Quantifying the spread of P. falciparum malaria

Understanding who sustains pathogen transmission is important for all infectious diseases. For COVID-19, information on the importance of non-symptomatic individuals in spreading the virus is important for public health measures. This is the same for the malaria parasite. The QUANTUM project will quantify who is responsible for malaria transmission (for giving rise to secondary infections. In the laboratories in Burkina Faso and Uganda, we will examine what makes an infectious mosquito by examining how many malaria parasites are injected by malaria-infected mosquitoes. This will be related to characteristics of the human donor who infected the mosquito (e.g. was this a clinical case or an asymptomatic malaria-infected individual). In The Gambia, we will examine transmission networks in villages where malaria is endemic. We will aim to quantify the number of secondary infections arising from different human populations. Lastly, we will examine the impact of human anti-gametocyte immunity on malaria transmission and gametocyte production.
Together, these data will help inform malaria control programs on what populations need to be prioritized for malaria interventions for maximum impact. In addition, the project will inform on the utility and potency of natural and vaccine-induced anti-gametocyte immunity in curbing malaria transmission.
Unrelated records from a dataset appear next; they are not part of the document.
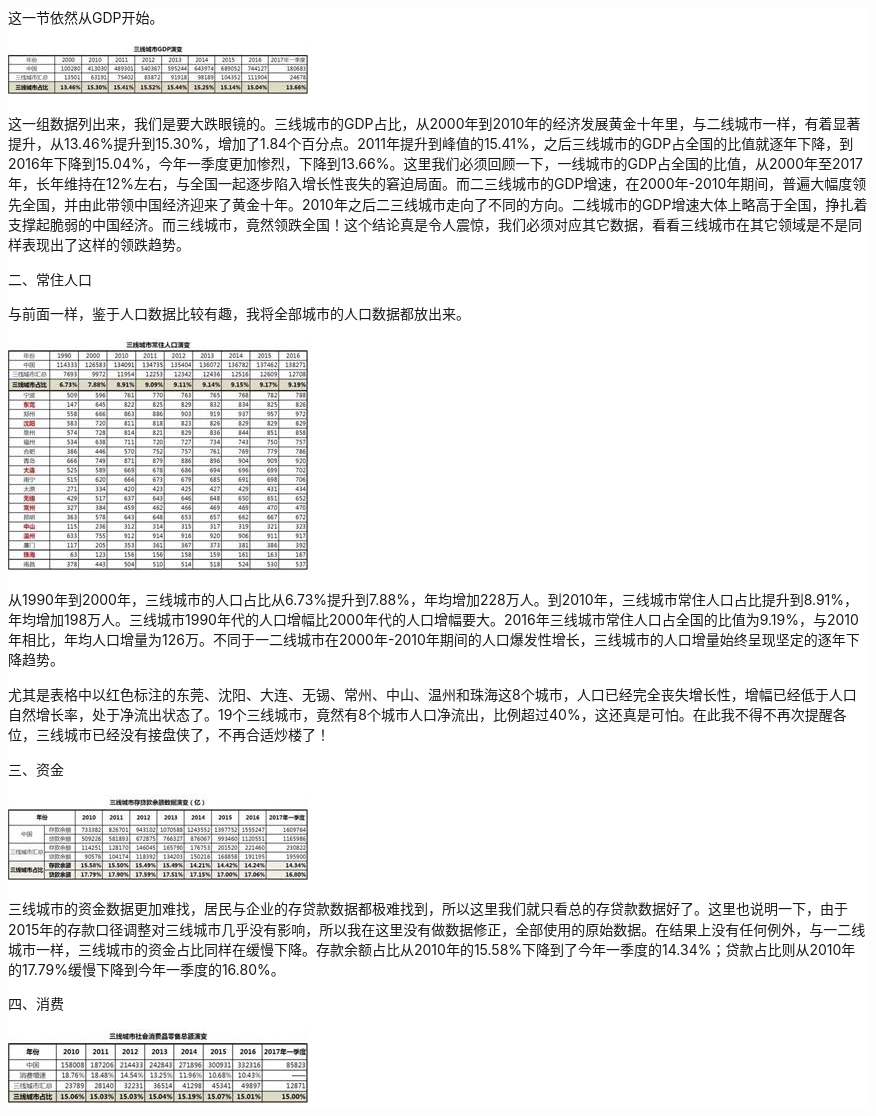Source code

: 这一节依然从GDP开始。

![images](https://github.com/chaoqunfan/Mzys/blob/master/images/image011.jpg)

这一组数据列出来，我们是要大跌眼镜的。三线城市的GDP占比，从2000年到2010年的经济发展黄金十年里，与二线城市一样，有着显著提升，从13.46%提升到15.30%，增加了1.84个百分点。2011年提升到峰值的15.41%，之后三线城市的GDP占全国的比值就逐年下降，到2016年下降到15.04%，今年一季度更加惨烈，下降到13.66%。这里我们必须回顾一下，一线城市的GDP占全国的比值，从2000年至2017年，长年维持在12%左右，与全国一起逐步陷入增长性丧失的窘迫局面。而二三线城市的GDP增速，在2000年-2010年期间，普遍大幅度领先全国，并由此带领中国经济迎来了黄金十年。2010年之后二三线城市走向了不同的方向。二线城市的GDP增速大体上略高于全国，挣扎着支撑起脆弱的中国经济。而三线城市，竟然领跌全国！这个结论真是令人震惊，我们必须对应其它数据，看看三线城市在其它领域是不是同样表现出了这样的领跌趋势。

二、常住人口

与前面一样，鉴于人口数据比较有趣，我将全部城市的人口数据都放出来。

![images](https://github.com/chaoqunfan/Mzys/blob/master/images/image012.jpg)

从1990年到2000年，三线城市的人口占比从6.73%提升到7.88%，年均增加228万人。到2010年，三线城市常住人口占比提升到8.91%，年均增加198万人。三线城市1990年代的人口增幅比2000年代的人口增幅要大。2016年三线城市常住人口占全国的比值为9.19%，与2010年相比，年均人口增量为126万。不同于一二线城市在2000年-2010年期间的人口爆发性增长，三线城市的人口增量始终呈现坚定的逐年下降趋势。

尤其是表格中以红色标注的东莞、沈阳、大连、无锡、常州、中山、温州和珠海这8个城市，人口已经完全丧失增长性，增幅已经低于人口自然增长率，处于净流出状态了。19个三线城市，竟然有8个城市人口净流出，比例超过40%，这还真是可怕。在此我不得不再次提醒各位，三线城市已经没有接盘侠了，不再合适炒楼了！

三、资金

![images](https://github.com/chaoqunfan/Mzys/blob/master/images/image013.jpg)

三线城市的资金数据更加难找，居民与企业的存贷款数据都极难找到，所以这里我们就只看总的存贷款数据好了。这里也说明一下，由于2015年的存款口径调整对三线城市几乎没有影响，所以我在这里没有做数据修正，全部使用的原始数据。在结果上没有任何例外，与一二线城市一样，三线城市的资金占比同样在缓慢下降。存款余额占比从2010年的15.58%下降到了今年一季度的14.34%；贷款占比则从2010年的17.79%缓慢下降到今年一季度的16.80%。

四、消费

![images](https://github.com/chaoqunfan/Mzys/blob/master/images/image014.jpg)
Experiments to help understand what makes an infectious mosquito have been performed using cultured malaria parasites and blood donated by naturally infected parasite carriers. With a newly developed pipeline, we measured malaria parasites during their development in mosquitoes, up to the point they are injected by the mosquito inartificial skin tissue. We uncovered that there is a previously unappreciated bottleneck for malaria parasites in mosquitoes and found evidence that i) a non-negligible proportion of infected mosquitoes does not inject parasites during probing; ii) mosquitoes with a high infection burden expell more parasites upon probing without the need to take a bloodmeal.

In Ethiopia, Uganda and The Gambia, we examined how malaria spreads through communities. We were able to detect transmission chains and uncovered that a novel mosquito vector plays an important role in spreading malaria in Ethiopia. This work has helped define a regional containment strategy for this invasive mosquito. In Uganda, we demonstrated in several cohorts that school age children are an important source of onward transmission of malaria parasites to mosquitoes. This work has supported a policy guideline to extend malaria interventions, including chemoprevention strategies, to this age group. This is expected to reduce the clinical burden in this age group and also have a beneficial community effect by reducing community-wide transmission.

In settings across Africa, we examined naturally acquired immunity to the transmission stages of malaria parasites. We uncovered that strong functional immunity that can prevent transmission to mosquitoes can be naturally acquired, is associated to recent exposure to malaria parasites and can be long-lived in a minority of individuals. This work identified a number of potent monoclonal antibodies that may be used as intervention or help improve vaccination strategies.

The work in this project has challenged the dogma that all infected mosquitoes are equally infectious and quantified developmental bottlenecks of malaria parasites in mosquitoes.
In addition, the work has described for the first time the natural acquisition and loss of (functional) immune responses to the transmission stages of malaria parasites. This helps better understand the infectious reservoir for malaria and forms a starting point to use these insights to improve malaria and develop novel immunologicals.